Bill Sandy could not discuss the excavation of the graves with outsiders while he was in the employ of the CRM firm; but after he filed the report on the Crossroads lot with the state, he was no longer bound to keep its secrets. “You do your job, you're changed a little by each and every one, and you move on. Unless you get sidetracked,” he said. He himself wasn't a military veteran, but the loss of his uncle at sea, torpedoed off Greenland during World War II, had shadowed his childhood. His freedom and identity were gifts from veterans like those he found in Fishkill. “I owed it to those dead people,” he figured.

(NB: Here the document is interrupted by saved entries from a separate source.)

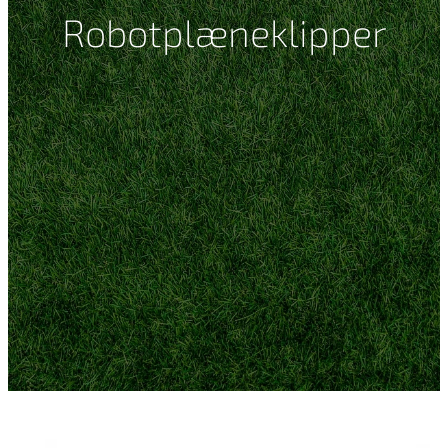
Robotplæneklipper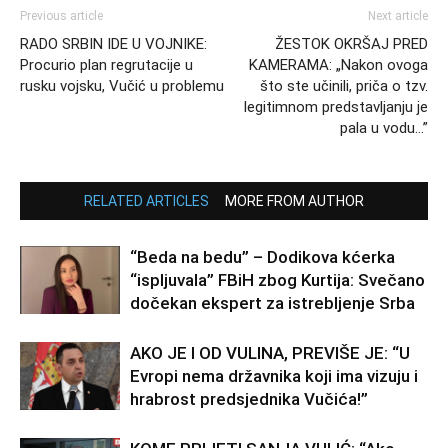
Previous article
Next article
RADO SRBIN IDE U VOJNIKE:
ŽESTOK OKRŠAJ PRED
Procurio plan regrutacije u
KAMERAMA: „Nakon ovoga
rusku vojsku, Vučić u problemu
što ste učinili, priča o tzv.
legitimnom predstavljanju je
pala u vodu…”
RELATED ARTICLES
MORE FROM AUTHOR
“Beda na bedu” – Dodikova kćerka
“ispljuvala” FBiH zbog Kurtija: Svečano
dočekan ekspert za istrebljenje Srba
AKO JE I OD VULINA, PREVIŠE JE: “U
Evropi nema državnika koji ima vizuju i
hrabrost predsjednika Vučića!”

The Register of Professional Archaeologists' Code of Conduct committed its members to “actively support conservation of the archaeological
resource base” and “to represent Archaeology and its research results to the public in a responsible manner.” When Sandy got a call from a local organizer whose petition had led to the successful search for the graves,
*
he described what he had found and agreed to talk to her and her fellow activists. He got permission to take them onto the property. “The owners let you?” I asked, and Sandy said of Domenico Broccoli, one of the owners of Crossroads: “Sure. He loves his country, like everybody.” And so began Sandy's pilgrimages to the lot, sponsored by the newly formed Friends of the Fishkill Supply Depot. “I can't separate it from going to a memorial,” he said. “It's just the next thing I did.” He started showing anyone who was interested where the bodies were buried. He got sidetracked, as he put it, at Fishkill.